Realistically you probably won't have a strong need for this unless you have very specific use cases or a complex system, and can usually just deploy the umbrella as a single application, but knowing you have this level of sophistication in building micro-services simply through configuration should really stick out compared to existing solutions available today.
Development
So now you have dozens of applications in your Elixir Umbrella. You have your website, your product GUI, several different API applications, and some data pipelines, jobs and specialized services all inside your Umbrella, and have 2-3 releases configured to group and scale these apps logically or based on business needs. The Elixir Umbrella seemed to get the job done well for the 'individual scalability' feature of micro-services, but what about code organization?
More often than not I think micro-services are defined by the teams that will be working on them rather than how they fit in the problem domain, and let's face it, nothing beats a brand-new empty repo for that new project.
The reality is microservices are typically used more for humans than machines. It makes it easy for us to prevent the dreaded monolith and keep our codebases small and simple, while also permitting us to scale the service independently in anticipation of high work loads.
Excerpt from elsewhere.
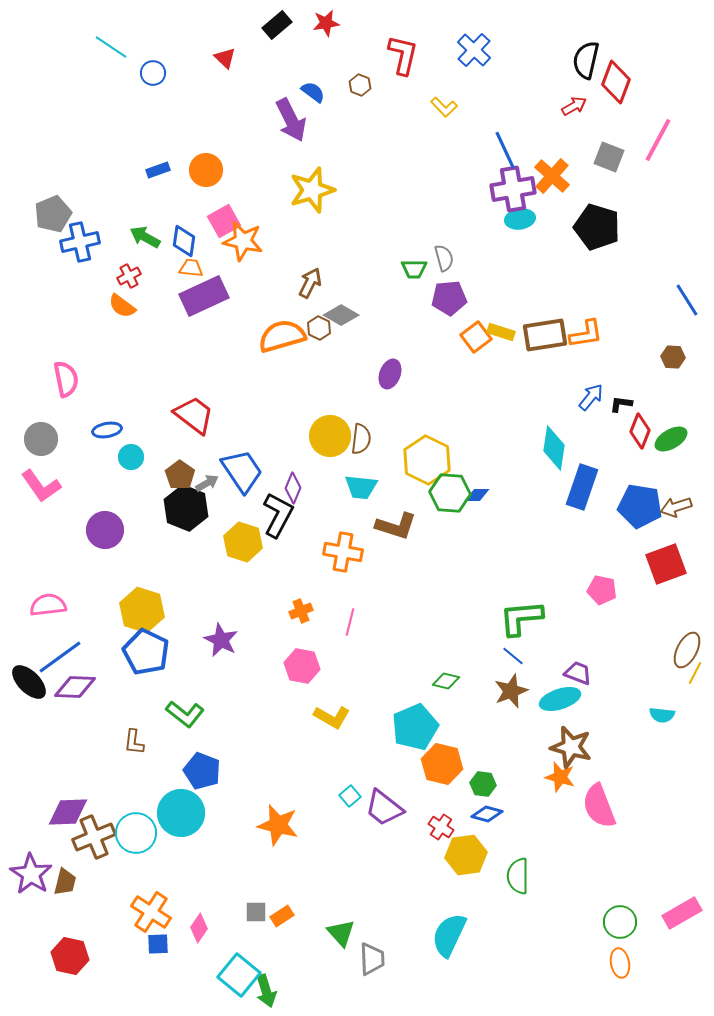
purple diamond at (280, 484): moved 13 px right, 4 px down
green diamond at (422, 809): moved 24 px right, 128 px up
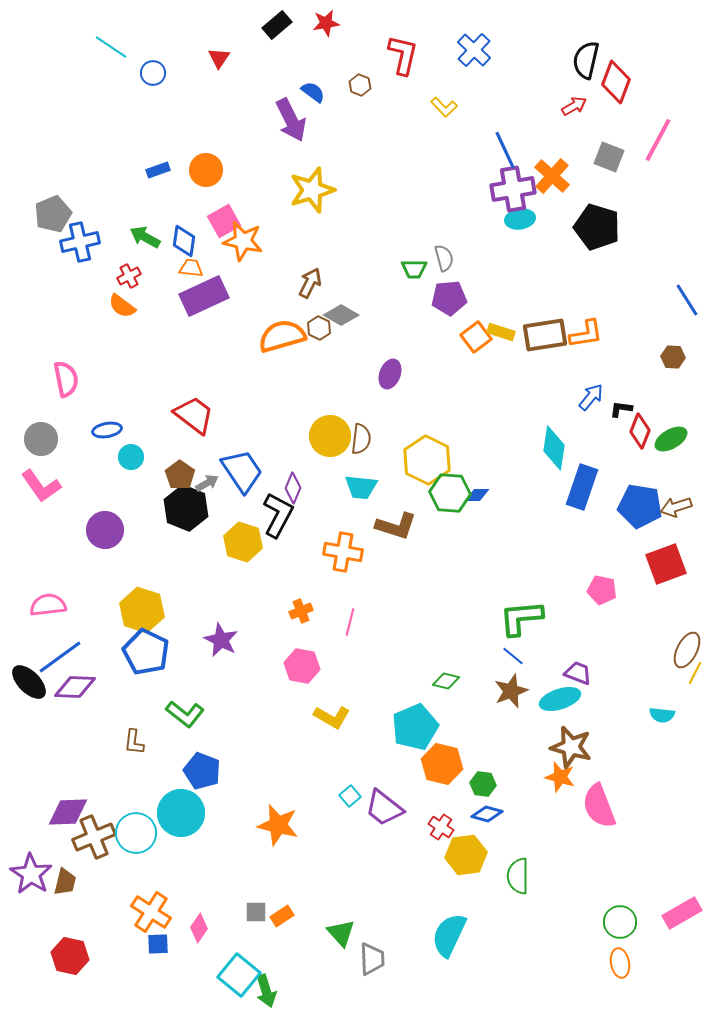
red triangle at (225, 58): moved 6 px left; rotated 20 degrees clockwise
black L-shape at (621, 404): moved 5 px down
While sub-apps in an Umbrella can certainly help isolate code for a specific feature/application, they are still part of the same project and can easily rely on other apps in the Umbrella, which means now you just have a jumbled mess across multiple directories! Luckily Elixir does have a solution to this problem as well, called Contexts.
Phoenix Contexts are an effective way of addressing this problem when using the highly-recommended Phoenix Framework, and are used specifically to better isolate and decouple parts of your application that may otherwise become intertwined and a jumbled mess. When used in conjunction with separate Umbrella applications they can really help give your codebase the tools it needs to establish proper boundaries now and in the future.
Discipline
In conclusion, Elixir Umbrella projects and releases solves the technical issues in an Elixir-based micro-service architecture, and does so in a manner that is as sophisticated and elegant as any solution out there.
In regards to the human and organizational benefits of micro-services, Umbrellas do support multiple applications for better code isolation and Phoenix Contexts can help better separate code that lives in the same Umbrella. However, at the end of the day, discipline is still needed on behalf of developers to ensure the proper separation of concerns is part of the system design and adhered to throughout the development process, and the only way to know that'll be done for sure is independent repositories.